Quellen: Titelbild: https://unsplash.com/de/fotos/weisses-druckerpapier-mit-schwarzen-texten-q8P8YoR6erg?utm_content=creditShareLink&utm_medium=referral&utm_source=unsplash
1 Shulamit Firestone, Frauenbefreiung und sexuelle Revolution, Fischer Taschenbuch Verlag GmbH, 1975, S. 17f. (in Englishen Originial: https://teoriaevolutiva.files.wordpress.com/2013/10/firestone-shulamith-dialectic-sex-case-feminist-revolution.pdf, S.10.): „[…] also über die neue Bevölkerungsbiologie wie auch über alle sozialen Institutionen, die mit Geburt und Erziehung der Kinder zu tun haben. Und genau wie am Ende einer sozialistischen Revolution nicht nur die Aufhebung der Klassenunterschiede selbst steht, so muß die feministische Revolution, im Gegensatz zur ersten feministischen Bewegung, nicht einfach auf die Beseitigung männlicher Privilegien, sondern auf die Geschlechtsunterschiede selbst zielen: genitale Unterschiede zwischen den Geschlechtern hätten dann keine gesellschaftliche Bedeutung mehr. (Das bedeutet die Rückkehr zu einer ungehinderten Pansexualität – Freuds ‚polymorphe Perverseion‘, – und würde dann wahrscheinlich die Hetero-Homo-Bisexualität ersetzen.) Die Reproduktion der Art allein durch ein Geschlecht zugunsten beider Geschlechter würde durch künstliche Fortplanzung ersetzt werden (oder zumindest eine freie Entscheidung für oder gegen diese Möglichkeit erlauben): Kinder würden gleichermaßen für beide Geschlechter geboren werden, oder unabhängig von beiden, wie immer man es sehen möchte; die Abhängigkeit des Kindes von der Mutter (und umgekehrt) würde einer wesentlich verkürzten Abhängigkeit von einer kleineren Gruppe ganz allgemein weichen, und jede noch bestehende Ungleichheit gegenüber Erwachsenen in bezug auf physische Stärke würde gesellschaftlich ausgeglichen werden. Die Arbeitsteilung hätte ein Ende durch die Abschaffung von Arbeit überhaupt (durch die Kybernetik). Die Tyrannei der biologischen Familie wäre zerschlagen. Und mit ihr die Psychologie der Macht: Genau wie Engels es für eine konsequente sozialistische Revolution gefordert hatte: ‚… das Bestehen nicht bloß dieser oder jener bestimmten herrschenden Klassen, sondern einer herrschenden Klasse überhaupt, also des Klassenunterschieds selbst, wird zum hoffnunglosen Anachronismus.’“.

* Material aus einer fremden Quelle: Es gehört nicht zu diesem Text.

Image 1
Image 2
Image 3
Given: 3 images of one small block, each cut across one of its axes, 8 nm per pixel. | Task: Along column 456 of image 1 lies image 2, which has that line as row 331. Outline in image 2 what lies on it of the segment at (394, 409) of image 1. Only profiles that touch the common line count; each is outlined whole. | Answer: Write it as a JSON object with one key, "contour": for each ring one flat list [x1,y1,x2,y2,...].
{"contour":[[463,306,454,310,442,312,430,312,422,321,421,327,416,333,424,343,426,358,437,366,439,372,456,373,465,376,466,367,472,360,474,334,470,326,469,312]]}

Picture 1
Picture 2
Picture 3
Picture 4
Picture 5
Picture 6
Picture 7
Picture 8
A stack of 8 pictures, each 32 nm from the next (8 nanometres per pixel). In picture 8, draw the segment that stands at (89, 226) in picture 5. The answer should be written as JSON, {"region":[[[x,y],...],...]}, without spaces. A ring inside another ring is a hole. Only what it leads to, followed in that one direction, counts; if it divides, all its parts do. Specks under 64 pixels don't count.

„Am Ende streichelt sie zufrieden und glücklich ihr Baby. Sie hat über die Dauer des Films, mit Hilfe ihres Mannes endlich ein Kind. Und was vielleicht noch viel wichtiger ist, sie hat die umklammernde Arbeit, die Vorschriften des „Womb Centers“ und ihre eigene daraus resultierende Ablehnung gegenüber dem Mutter-Sein ähnlich wie den Pod aufgebrochen und ist endlich, dass was sie seit der Zeugung schon war: Mutter. Wie bei einer richtigen Schwangerschaft eben.“
Das wiederum vermittelt, dass sie Mutter sein kann, obwohl das Baby nicht in ihrer Gebärmutter herangewachsen ist.
Das funktioniert so nicht.
Hier wird eine Zukunft gedanklich vorbereitet an der schon lange geforscht wird:
https://www.nzz.ch/folio/die-kuenstliche-gebaermutter-soll-fruehgeborene-retten-sie-koennte-veraendern-wie-wir-auf-die-welt-kommen-ld.1734460
Zunächst erst einmal werden, wie immer, medizinische Notfälle herangezogen um zu begründen.

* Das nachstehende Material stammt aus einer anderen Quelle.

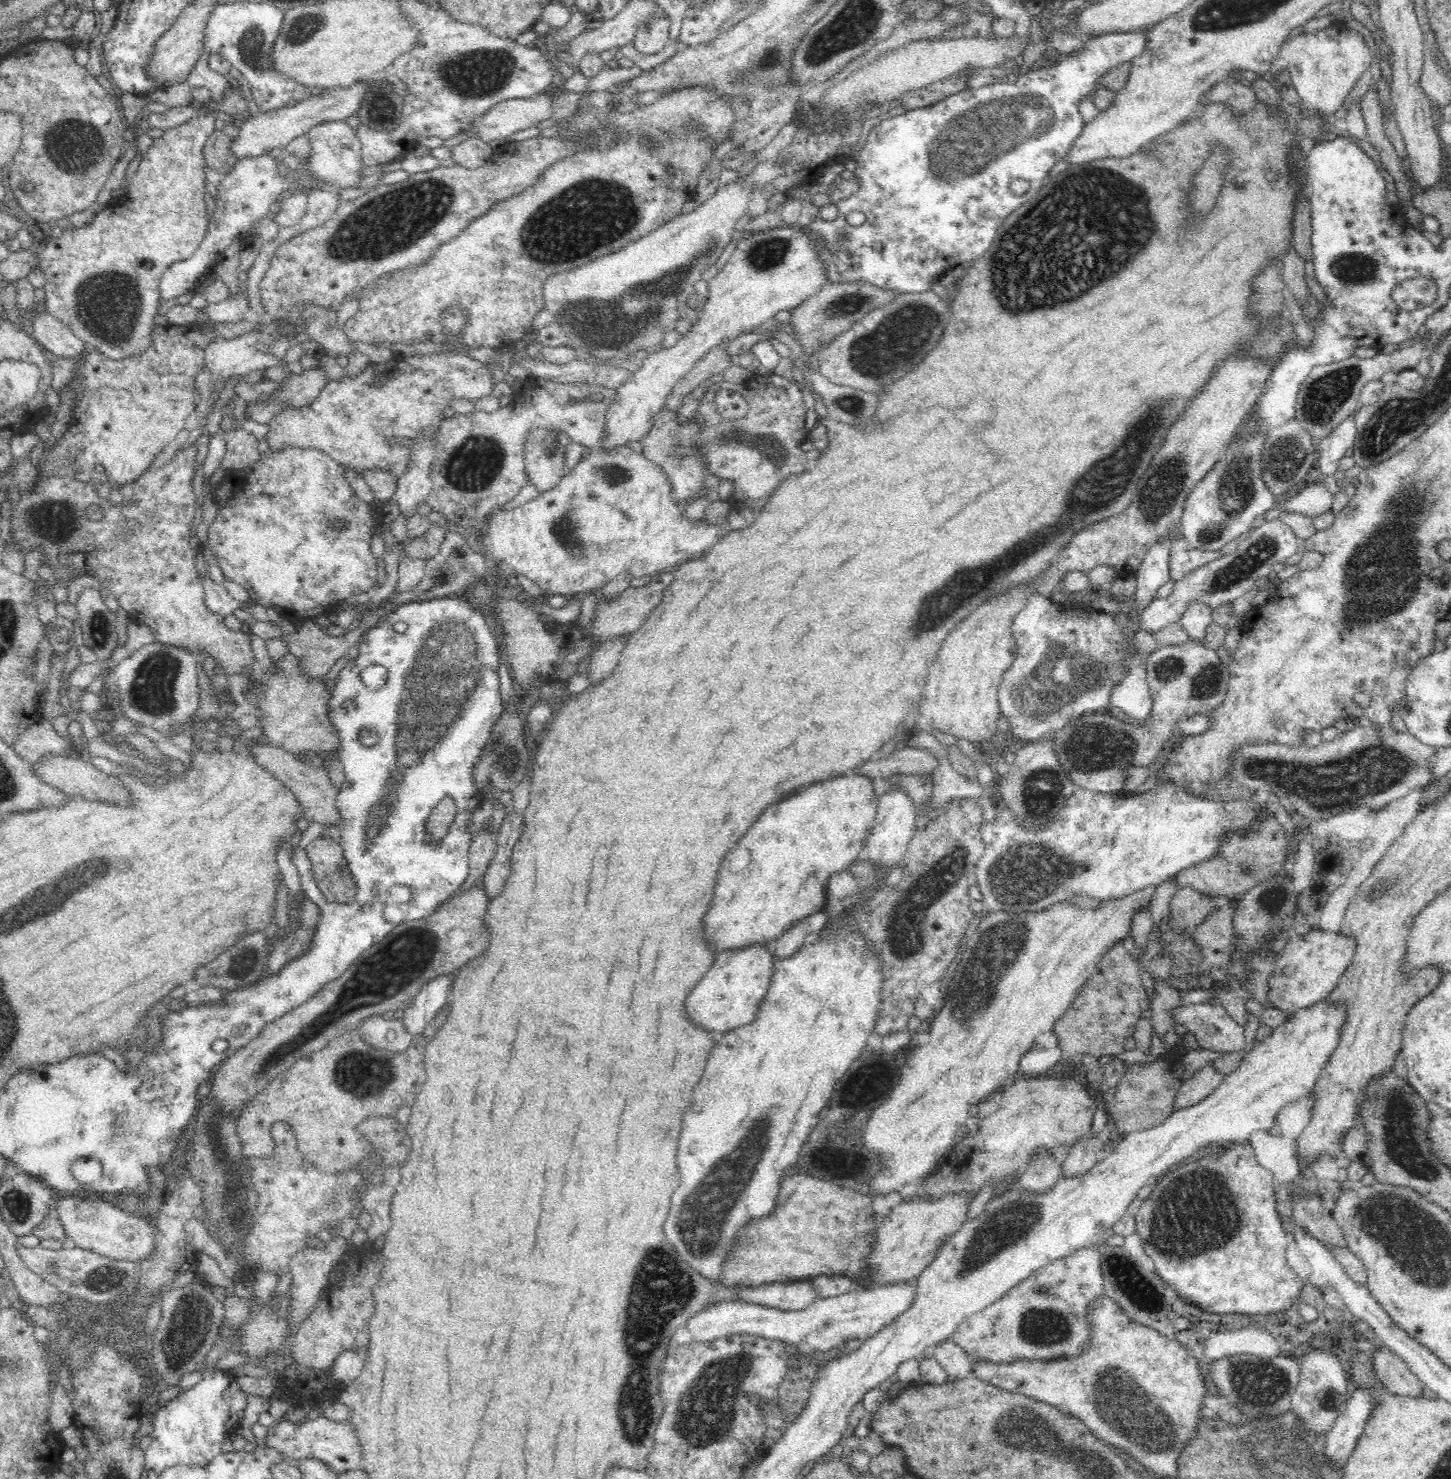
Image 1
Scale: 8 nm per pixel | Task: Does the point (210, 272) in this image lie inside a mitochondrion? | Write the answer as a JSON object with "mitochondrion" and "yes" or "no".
{"mitochondrion":"no"}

Dann aber kommen die gesellschaftlichen Folgen:
Warum sollte eine Frau Schwangerschaftsstreifen, gedehnte Haut, zerfledderte Vagina und was es sonst noch für Verletzungen
gibt in Kauf nehmen? Warum sollte sie ihre Karriere aufgeben?
Von so einer „Mutter“ möchte ich nicht mal träumen. Schrecklich!